The physiological function of the gallbladder (GB) is to deliver concentrated bile to the duodenum after a meal. This requires a complex coordination of the motor, secretory, and absorptive functions of the gallbladder. Control of GB motor functions involves a constant interplay between a large number of stimulatory and inhibitory hormones and neurotransmitters.

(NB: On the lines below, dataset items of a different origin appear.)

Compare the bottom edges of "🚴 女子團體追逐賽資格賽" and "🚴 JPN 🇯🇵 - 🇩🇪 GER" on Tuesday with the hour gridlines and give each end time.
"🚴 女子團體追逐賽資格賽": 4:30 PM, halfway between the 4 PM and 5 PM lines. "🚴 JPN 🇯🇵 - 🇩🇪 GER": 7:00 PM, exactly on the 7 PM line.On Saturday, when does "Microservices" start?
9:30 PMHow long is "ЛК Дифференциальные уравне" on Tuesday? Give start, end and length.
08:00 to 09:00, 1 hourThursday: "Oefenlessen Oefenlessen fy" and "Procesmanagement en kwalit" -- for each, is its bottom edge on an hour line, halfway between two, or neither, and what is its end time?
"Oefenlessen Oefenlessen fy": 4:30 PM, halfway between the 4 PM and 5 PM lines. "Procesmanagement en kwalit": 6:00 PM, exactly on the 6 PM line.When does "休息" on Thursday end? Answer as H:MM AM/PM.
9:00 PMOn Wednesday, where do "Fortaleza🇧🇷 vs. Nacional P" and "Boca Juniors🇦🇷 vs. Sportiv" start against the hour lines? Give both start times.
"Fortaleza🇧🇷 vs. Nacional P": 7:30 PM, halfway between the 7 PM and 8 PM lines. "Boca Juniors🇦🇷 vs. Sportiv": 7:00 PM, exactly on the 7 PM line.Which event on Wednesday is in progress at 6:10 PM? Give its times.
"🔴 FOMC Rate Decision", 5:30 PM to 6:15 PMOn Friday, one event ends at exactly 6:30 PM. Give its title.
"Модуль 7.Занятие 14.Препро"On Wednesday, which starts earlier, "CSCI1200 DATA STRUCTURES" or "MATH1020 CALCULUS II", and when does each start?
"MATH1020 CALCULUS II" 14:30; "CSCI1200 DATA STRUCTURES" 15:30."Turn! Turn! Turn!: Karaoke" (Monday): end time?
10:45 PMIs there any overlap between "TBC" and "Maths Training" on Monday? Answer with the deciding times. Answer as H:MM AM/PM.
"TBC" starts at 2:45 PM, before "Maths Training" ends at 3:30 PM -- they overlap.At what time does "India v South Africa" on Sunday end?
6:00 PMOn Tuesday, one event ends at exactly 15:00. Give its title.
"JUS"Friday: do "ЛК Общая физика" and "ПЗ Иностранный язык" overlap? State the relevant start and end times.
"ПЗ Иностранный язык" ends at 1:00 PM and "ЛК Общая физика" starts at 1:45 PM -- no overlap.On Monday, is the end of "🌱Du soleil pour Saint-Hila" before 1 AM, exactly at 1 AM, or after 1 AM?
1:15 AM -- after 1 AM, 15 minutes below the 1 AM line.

With regard to intrinsic neurotransmitters, nitric oxide (NO) acts as a neurotransmitter in nonadrenergic, noncholinergic (NANC) pathways of the gallbladder. This compound has been found to inhibit GB tone and contraction in both animal and human studies. The Purpose of the present study was to examine the effects of exogenous NO donors such as glyceryl trinitrate (GTN), molsidomine (MO) and L-arginine (L-Arg) on fasting GB volume and on meal-stimulated gallbladder contraction expressed as ejection fraction (EF). The healthy subjects (13 men and 17 women), age range 19-41 years participated in this study. GB volume was examined by means of an ultrasonographic method. Volumes of GB were calculated using the sum of cylinders method as described by Dodds. EF was measured every 15 min up to a total observation period of 2 h. After recording of control values, 0.5 mg GTN was administered sub-lingually, or 4 mg MO orally or L-Arg (12.63 g of L-Arg in 300 ml of 0.9% NaCl) was infused i.v. over 120 min. It was found that the fasted GB volume was increased after GTN by 22 +/- 10% and after MO by 28 +/- 4% (p < 0.05). Post-prandial EF was reduced maximally by 22 +/- 9% (p < 0.05) after pretreatment with GTN and by 32 +/- 8% (p < 0.01) after MO. Whereas L-Arg was without any effect on resting GB, however it reduced significantly stimulated EF. These findings support the earlier knowledge that NO, released from its exogenous donors has the potent inhibitory effect on human gallbladder motor activity.